A piezoelectric motor uses a piezoelectric vibrator to transduce electrical energy into kinetic energy that the motor transmits to a moveable body to which the motor is coupled. The motor is generally coupled to a body that it moves by resiliently pressing the motor to the body so that a surface region, hereinafter referred to as a “coupling surface”, of the piezoelectric vibrator contacts a surface region of the body. Electrodes in the motor are electrified to excite vibrations in the vibrator that cause the coupling surface to vibrate. Motion is transmitted from the vibrating coupling surface to move the body by frictional forces between the coupling surface and the surface region of the body to which the coupling surface is pressed.
The frictional forces coupling a piezoelectric motor to a body it moves might abrade the motor's coupling surface and in time might damage the coupling surface to the extent that the motor is no longer serviceable. Traveling wave piezoelectric motors that use vibrators formed from relatively soft piezoelectric material are worn out relatively quickly by abrasion. Typically, a traveling wave piezoelectric motor wears out after transmitting kinetic energy to a body that it moves that is equivalent to moving the body a cumulative “travel distance” on the order of hundreds of kilometers.

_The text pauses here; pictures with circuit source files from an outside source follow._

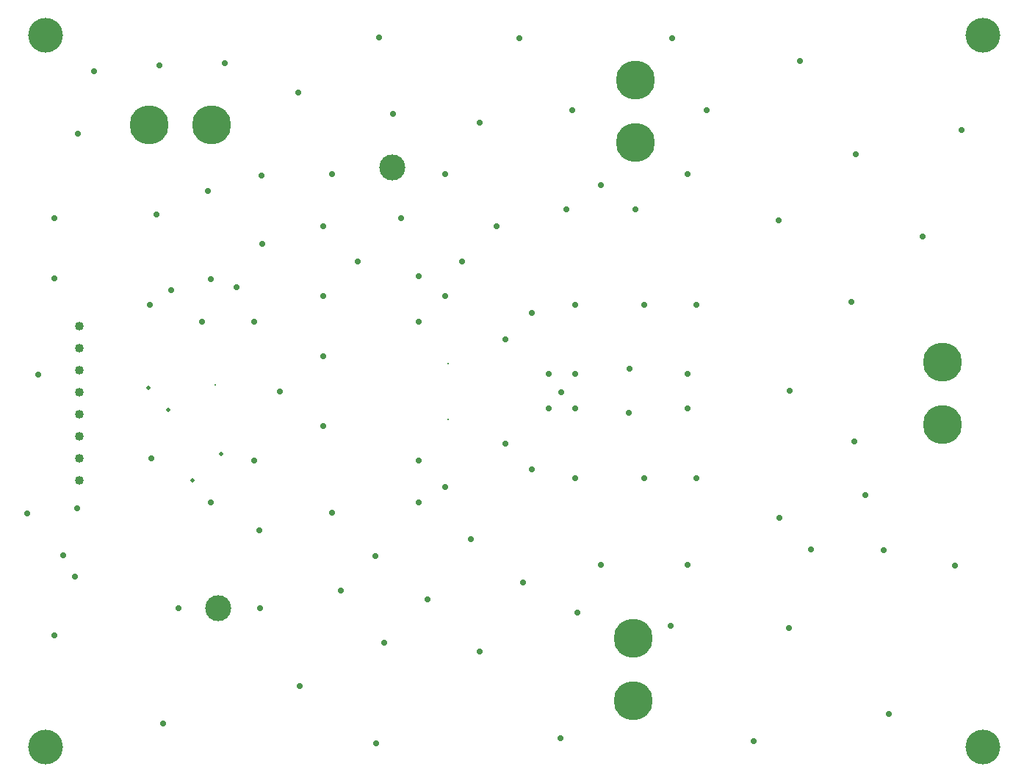
<source format=gbr>
%TF.GenerationSoftware,Altium Limited,Altium Designer,19.1.8 (144)*%
G04 Layer_Color=0*
%FSLAX26Y26*%
%MOIN*%
%TF.FileFunction,Plated,1,2,PTH,Drill*%
%TF.Part,Single*%
G01*
G75*
%TA.AperFunction,ComponentDrill*%
%ADD56C,0.177165*%
%ADD57C,0.177165*%
%ADD58C,0.040157*%
%TA.AperFunction,OtherDrill,Free Pad (941.142mil,786.417mil)*%
%ADD59C,0.118110*%
%TA.AperFunction,OtherDrill,Free Pad (1729.331mil,2786.417mil)*%
%ADD60C,0.118110*%
%TA.AperFunction,OtherDrill,Free Pad (4409.449mil,3385.827mil)*%
%ADD61C,0.157480*%
%TA.AperFunction,OtherDrill,Free Pad (157.48mil,3385.827mil)*%
%ADD62C,0.157480*%
%TA.AperFunction,OtherDrill,Free Pad (157.48mil,157.48mil)*%
%ADD63C,0.157480*%
%TA.AperFunction,OtherDrill,Free Pad (4409.449mil,157.48mil)*%
%ADD64C,0.157480*%
%TA.AperFunction,ViaDrill,NotFilled*%
%ADD65C,0.011811*%
%ADD66C,0.027992*%
%ADD67C,0.028000*%
%ADD68C,0.019685*%
D56*
X4228346Y1905512D02*
D03*
Y1622047D02*
D03*
X2822835Y366142D02*
D03*
Y649606D02*
D03*
X2834646Y2901575D02*
D03*
Y3185039D02*
D03*
D57*
X625984Y2980315D02*
D03*
X909449D02*
D03*
D58*
X310039Y2068700D02*
D03*
Y1968700D02*
D03*
Y1868700D02*
D03*
Y1768700D02*
D03*
Y1668700D02*
D03*
Y1568700D02*
D03*
Y1468700D02*
D03*
Y1368700D02*
D03*
D59*
X941142Y786417D02*
D03*
D60*
X1729331Y2786417D02*
D03*
D61*
X4409449Y3385827D02*
D03*
D62*
X157480D02*
D03*
D63*
Y157480D02*
D03*
D64*
X4409449D02*
D03*
D65*
X1984252Y1897638D02*
D03*
Y1645669D02*
D03*
X925197Y1799213D02*
D03*
D66*
X637795Y1468504D02*
D03*
X122047Y1846457D02*
D03*
X893701Y2681102D02*
D03*
X3157480Y3047244D02*
D03*
X2547244D02*
D03*
X726772Y2231102D02*
D03*
X759842Y787402D02*
D03*
X3488189Y1196850D02*
D03*
X2803150Y1673228D02*
D03*
X2807087Y1874016D02*
D03*
X2496063Y1767716D02*
D03*
X3000000Y3374016D02*
D03*
X2307087D02*
D03*
X1669291Y3377953D02*
D03*
X303150Y2940945D02*
D03*
X196850Y665354D02*
D03*
X688976Y263779D02*
D03*
X1657480Y173228D02*
D03*
X2492126Y196850D02*
D03*
X3370079Y185039D02*
D03*
X3531496Y696850D02*
D03*
X3984252Y307087D02*
D03*
X4283465Y980315D02*
D03*
X3826772Y1543307D02*
D03*
X3814961Y2177165D02*
D03*
X4137795Y2472441D02*
D03*
X4314961Y2956693D02*
D03*
X3834646Y2846457D02*
D03*
X3484252Y2547244D02*
D03*
X3578740Y3271653D02*
D03*
X3877953Y1299213D02*
D03*
X3960630Y1051181D02*
D03*
X3629921Y1055118D02*
D03*
X1303150Y3125984D02*
D03*
X1311024Y433071D02*
D03*
X74803Y1216535D02*
D03*
X236220Y1027559D02*
D03*
X299213Y1240158D02*
D03*
X673228Y3251968D02*
D03*
X377953Y3224409D02*
D03*
X968504Y3259843D02*
D03*
X661417Y2574803D02*
D03*
X1137795Y2751968D02*
D03*
X1125984Y1141732D02*
D03*
X1129921Y787402D02*
D03*
D67*
X629921Y2165354D02*
D03*
X866142Y2086614D02*
D03*
X196850Y2559055D02*
D03*
Y2283465D02*
D03*
X1141732Y2440945D02*
D03*
X1023622Y2244095D02*
D03*
X1220472Y1771653D02*
D03*
X1102362Y2086614D02*
D03*
Y1456693D02*
D03*
X2125984Y2992126D02*
D03*
X1968504Y2755905D02*
D03*
X1732284Y3031496D02*
D03*
X1456693Y2755905D02*
D03*
X1771653Y2559055D02*
D03*
X1417323Y2519685D02*
D03*
X1574803Y2362205D02*
D03*
X1417323Y2204724D02*
D03*
Y1614173D02*
D03*
Y1929134D02*
D03*
X3070866Y2755905D02*
D03*
X2677165Y2708661D02*
D03*
X2834646Y2598425D02*
D03*
X2519685D02*
D03*
X2204724Y2519685D02*
D03*
X2047244Y2362205D02*
D03*
X1968504Y2204724D02*
D03*
X1850394Y2086614D02*
D03*
X2992126Y708661D02*
D03*
X3070866Y984252D02*
D03*
X2677165D02*
D03*
X2570866Y767716D02*
D03*
X2322835Y905512D02*
D03*
X2086614Y1102362D02*
D03*
X1968504Y1338583D02*
D03*
X1850394Y1456693D02*
D03*
X1692913Y629921D02*
D03*
X1496063Y866142D02*
D03*
X2125984Y590551D02*
D03*
X1889764Y826772D02*
D03*
X1653543Y1023622D02*
D03*
X1456693Y1220472D02*
D03*
X3110236Y2165354D02*
D03*
X2874016D02*
D03*
X2559055D02*
D03*
X2362205Y2125984D02*
D03*
X2244095Y2007874D02*
D03*
X2559055Y1692913D02*
D03*
Y1850394D02*
D03*
X3070866D02*
D03*
Y1692913D02*
D03*
X2440945D02*
D03*
Y1850394D02*
D03*
X3110236Y1377953D02*
D03*
X2874016D02*
D03*
X2559055D02*
D03*
X2362205Y1417323D02*
D03*
X2244095Y1535433D02*
D03*
X905512Y2279724D02*
D03*
X289370Y929134D02*
D03*
X1851378Y2295276D02*
D03*
X905512Y1267716D02*
D03*
X1849409D02*
D03*
X3532480Y1773622D02*
D03*
D68*
X622047Y1787402D02*
D03*
X712598Y1688976D02*
D03*
X952756Y1488189D02*
D03*
X822835Y1366142D02*
D03*
%TF.MD5,155d602b69a645b6943092bf3b6dcb4c*%
M02*

</source>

A piezoelectric standing wave motor of a type described in U.S. Pat. No. 5,453,653, to Zumeris et al, the disclosure of which is incorporated herein by reference, comprises a vibrator formed from a ceramic piezoelectric crystal. A hard wear resistant nub, hereinafter referred to as a “friction nub”, preferably formed from a hard tough ceramic material is bonded to a surface region of vibrator. To transmit motion from the vibrator to a moveable body, the friction nub, rather than a surface region of the piezoelectric crystal, is pressed to the body. The friction nub is substantially more resistant to abrasion than the piezoelectric ceramic. As a result, the operational lifetime of the motor is considerably increased over that of piezoelectric motors without such nubs. The motor is capable of being used to transmit kinetic energy to the body equivalent to travel distances well in excess of 10,000 kilometers before the friction nub wears and motor performance degrades.
Even though a friction nub extends the operational lifetime of a piezoelectric motor substantially, it is desirable to have piezoelectric motors characterized by operational lifetimes greater than operational lifetimes of piezoelectric motors that transmit motion to a body via a friction nub.